Les pouvoirs du juge judiciaire limités en cas de mise à la retraite d'office d'un salarié protégé

Dès lors qu'un employeur obtient l'autorisation de l'autorité administrative pour mettre d'office à la retraite un salarié protégé ayant atteint les 70 ans, ce dernier ne pourra demander au juge judiciaire l'indemnisation au titre de la perte d'emploi consécutive à la rupture du contrat de travail fondée sur une cause objective, quand bien même le salarié invoquerait un harcèlement moral.

L’employeur qui décide de mettre d’office à la retraite un salarié protégé est contraint d’engager une procédure particulière.

Tout comme pour la mise à la retraite d’office d’un salarié non protégé, l’employeur doit s’assurer que le salarié a au moins 70 ans (article L.1237-5 du code du travail). Cette condition d'âge remplie, l'employeur peut prononcer la mise à la retraite sans l'accord du salarié. Dans le cas d’un salarié protégé, il doit également respecter la procédure spéciale relative au licenciement des représentants du personnel (entretien préalable, avis du CSE, autorisation de l’inspection du travail).

Ce cas de figure a fait l’objet d’un contentieux sur lequel la chambre sociale de la Cour de cassation a statué dans un arrêt du 4 octobre 2023.

Mise à la retraite d'office d'une salariée protégée ayant atteint 70 ans

Dans cette affaire, une salariée déléguée syndicale invoquant notamment des faits de discrimination syndicale et de harcèlement moral saisit le conseil de prud’hommes en mai 2016 et demande la résiliation judiciaire de son contrat de travail. La salariée fête son 70e anniversaire début juin 2016. Peu de temps après, son employeur engage à son encontre la procédure de mise à la retraite d’office rappelée ci-dessus. L’inspecteur du travail sollicité donne son accord et la salariée quitte l’entreprise à la fin de son préavis.

La salariée saisit le juge judiciaire d’une demande de dommages-intérêts pour perte d’emploi fondée sur la circonstance qu’elle avait été mise à la retraite par l’employeur en représailles de son action en résiliation judiciaire pour harcèlement moral. Sa demande est rejetée par la cour d’appel, après avoir vérifié le respect de la procédure et des conditions de la mise à la retraite d’office.

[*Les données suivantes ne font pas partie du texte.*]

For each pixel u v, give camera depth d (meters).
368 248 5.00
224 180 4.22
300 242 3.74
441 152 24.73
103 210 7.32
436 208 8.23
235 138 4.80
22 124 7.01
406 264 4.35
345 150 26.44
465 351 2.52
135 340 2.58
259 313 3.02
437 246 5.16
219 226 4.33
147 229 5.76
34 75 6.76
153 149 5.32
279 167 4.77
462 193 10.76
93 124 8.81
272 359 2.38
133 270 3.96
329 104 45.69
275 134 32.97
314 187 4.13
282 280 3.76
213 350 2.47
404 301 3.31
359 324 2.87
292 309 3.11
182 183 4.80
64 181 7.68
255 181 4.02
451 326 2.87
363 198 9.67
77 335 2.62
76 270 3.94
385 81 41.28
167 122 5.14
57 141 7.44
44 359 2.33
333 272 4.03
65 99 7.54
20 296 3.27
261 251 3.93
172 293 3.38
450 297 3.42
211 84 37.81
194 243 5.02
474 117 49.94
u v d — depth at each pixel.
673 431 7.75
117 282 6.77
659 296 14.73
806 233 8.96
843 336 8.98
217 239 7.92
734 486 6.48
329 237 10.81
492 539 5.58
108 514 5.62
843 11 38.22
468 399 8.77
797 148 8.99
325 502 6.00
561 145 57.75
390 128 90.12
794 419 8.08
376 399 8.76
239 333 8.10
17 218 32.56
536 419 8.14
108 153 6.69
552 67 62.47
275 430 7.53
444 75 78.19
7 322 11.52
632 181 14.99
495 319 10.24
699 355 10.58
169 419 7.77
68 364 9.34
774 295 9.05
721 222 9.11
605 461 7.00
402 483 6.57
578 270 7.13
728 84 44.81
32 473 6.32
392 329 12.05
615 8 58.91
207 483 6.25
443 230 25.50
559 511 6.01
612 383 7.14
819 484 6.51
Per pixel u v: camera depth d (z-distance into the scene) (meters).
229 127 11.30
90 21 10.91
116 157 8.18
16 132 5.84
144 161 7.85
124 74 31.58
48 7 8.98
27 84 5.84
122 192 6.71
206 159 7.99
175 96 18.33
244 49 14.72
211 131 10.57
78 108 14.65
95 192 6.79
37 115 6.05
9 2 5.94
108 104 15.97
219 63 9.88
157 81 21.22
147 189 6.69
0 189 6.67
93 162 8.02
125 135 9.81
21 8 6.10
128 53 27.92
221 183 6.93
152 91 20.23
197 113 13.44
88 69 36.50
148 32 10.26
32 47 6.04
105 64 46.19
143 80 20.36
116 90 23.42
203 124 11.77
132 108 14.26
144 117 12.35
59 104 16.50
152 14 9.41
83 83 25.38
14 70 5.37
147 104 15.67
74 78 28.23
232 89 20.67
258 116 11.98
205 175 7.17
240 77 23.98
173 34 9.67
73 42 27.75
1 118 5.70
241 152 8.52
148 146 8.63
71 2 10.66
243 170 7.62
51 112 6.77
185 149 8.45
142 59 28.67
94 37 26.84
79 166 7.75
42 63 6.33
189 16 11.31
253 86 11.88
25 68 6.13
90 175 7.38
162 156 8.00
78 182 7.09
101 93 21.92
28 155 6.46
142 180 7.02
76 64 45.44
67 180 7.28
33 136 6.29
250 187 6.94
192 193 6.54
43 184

Pas de préjudice résultant de la perte d'emploi en cas de mise à la retraite d'office valide

La Cour de cassation confirme la décision des juges du fond et écarte l’indemnisation pour perte d’emploi.

La chambre sociale explique qu’à partir du moment où l’autorisation a été donnée par l’autorité administrative, celle-ci "fait obstacle à ce que le salarié demande devant la juridiction prud’homale l’indemnisation pour perte d’emploi consécutive à la rupture du contrat de travail fondée sur une cause objective", à savoir l’âge légal de départ à la retraite d’office atteint par la salariée, et ce "quand bien même le salarié invoquerait la décision de l’employeur de mise à la retraite au titre d’un harcèlement moral".

Cette solution, la première sur cette question à notre connaissance, tout en veillant à ne pas enfreindre le principe de séparation des pouvoirs, vient protéger la rupture du contrat de travail autorisée par l’administration fondée sur la "cause objective". La procédure ayant bien été respectée (convocation à un entretien préalable après son 70e anniversaire et autorisation de l’inspecteur du travail devenue définitive), la demande de dommages-intérêts pour perte d’emploi doit être écartée.